After having a peek at the locks administration building you will want to walk towards the back of the building and into the Botanical Gardens. The botanist for whom these gardens were named was hired by the Army Corp of Engineers right out of college in the 1930's to create and maintain the landscaping for the locks. He and his botanist wife Edith, went on searches for seeds that they then could either nurture in the federal garden or trade for exotic seeds from distant growers in China, Brazil and Europe. The result is about 500 species from around the world carefully laid out in these gardens. There is a variety of tree called the Dawn Redwood once thought to have been extinct.
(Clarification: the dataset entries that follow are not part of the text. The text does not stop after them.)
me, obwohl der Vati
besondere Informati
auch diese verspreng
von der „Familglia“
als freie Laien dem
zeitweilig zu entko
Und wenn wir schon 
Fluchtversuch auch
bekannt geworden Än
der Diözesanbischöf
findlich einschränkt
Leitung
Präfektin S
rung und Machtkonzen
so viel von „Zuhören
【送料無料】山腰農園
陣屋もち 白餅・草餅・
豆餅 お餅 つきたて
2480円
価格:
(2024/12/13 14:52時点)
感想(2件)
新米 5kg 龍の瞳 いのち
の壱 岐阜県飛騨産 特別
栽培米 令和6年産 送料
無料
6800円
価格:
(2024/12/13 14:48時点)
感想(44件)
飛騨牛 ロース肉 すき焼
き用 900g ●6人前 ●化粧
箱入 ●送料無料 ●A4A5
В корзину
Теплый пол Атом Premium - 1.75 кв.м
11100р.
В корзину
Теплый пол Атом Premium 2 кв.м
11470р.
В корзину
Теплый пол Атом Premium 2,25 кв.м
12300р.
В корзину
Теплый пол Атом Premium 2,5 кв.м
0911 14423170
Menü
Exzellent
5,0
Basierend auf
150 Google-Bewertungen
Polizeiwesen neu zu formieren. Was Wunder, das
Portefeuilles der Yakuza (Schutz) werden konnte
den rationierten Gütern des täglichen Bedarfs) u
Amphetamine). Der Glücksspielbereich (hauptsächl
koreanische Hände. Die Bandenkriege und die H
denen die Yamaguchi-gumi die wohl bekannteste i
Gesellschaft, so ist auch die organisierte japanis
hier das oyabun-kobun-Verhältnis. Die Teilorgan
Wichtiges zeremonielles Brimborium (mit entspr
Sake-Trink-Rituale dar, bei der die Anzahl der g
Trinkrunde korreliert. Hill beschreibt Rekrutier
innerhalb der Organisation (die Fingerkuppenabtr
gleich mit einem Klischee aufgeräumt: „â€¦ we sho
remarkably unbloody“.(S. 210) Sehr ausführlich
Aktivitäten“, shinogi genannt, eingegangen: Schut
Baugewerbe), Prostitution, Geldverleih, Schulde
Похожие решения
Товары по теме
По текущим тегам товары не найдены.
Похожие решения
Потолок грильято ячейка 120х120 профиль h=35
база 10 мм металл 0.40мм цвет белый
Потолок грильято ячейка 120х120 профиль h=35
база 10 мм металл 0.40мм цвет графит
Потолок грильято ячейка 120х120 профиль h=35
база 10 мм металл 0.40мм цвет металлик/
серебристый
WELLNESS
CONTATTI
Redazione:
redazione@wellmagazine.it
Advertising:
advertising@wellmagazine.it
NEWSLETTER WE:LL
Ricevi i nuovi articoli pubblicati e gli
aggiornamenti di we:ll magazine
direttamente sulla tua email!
It was discovered growing in China and Carl arranged to have the first seeds ever shipped to the US. Eight of these specimens are growing in the park today. You can pick up a guide to the paths and the plants found here in the visitors center which is open from 10AM – 4:00PM Thursday though Monday. In the summer there are often free concerts. After walking the loop here you will exit to the next sight via the gate opposite side from where you entered.
Lockspot Cafe

9) Lockspot Cafe

As you exit the Botanical Gardens and cross the railroad tracks you should spot the Lockspot Cafe to your right. It has the red telephone booth out front. This restaurant has been around in one form or another for over 90 years. The facade you see with the outside seating has a separate kitchen with a limited clam chowder and deep fried seafood selections & chips. There is more, go around the corner to the next entrance and you will find full indoor seating. They have a full menu including non-seafood items. There is a bar where you are likely to meet a local denizen or two and can chose from a wide selection of local micro-brews or traditional standards. The decor is late 50's early 60's. There are a few photographs of the original building on the wall of the bar when it was more of a place for the workers around the area to have a lunch. The original building was moved to this spot from up on the hill. There are many places to eat in Ballard and we are not listing them all here just those old iconic or really unique places of Ballard that make them special enough to include on our tour.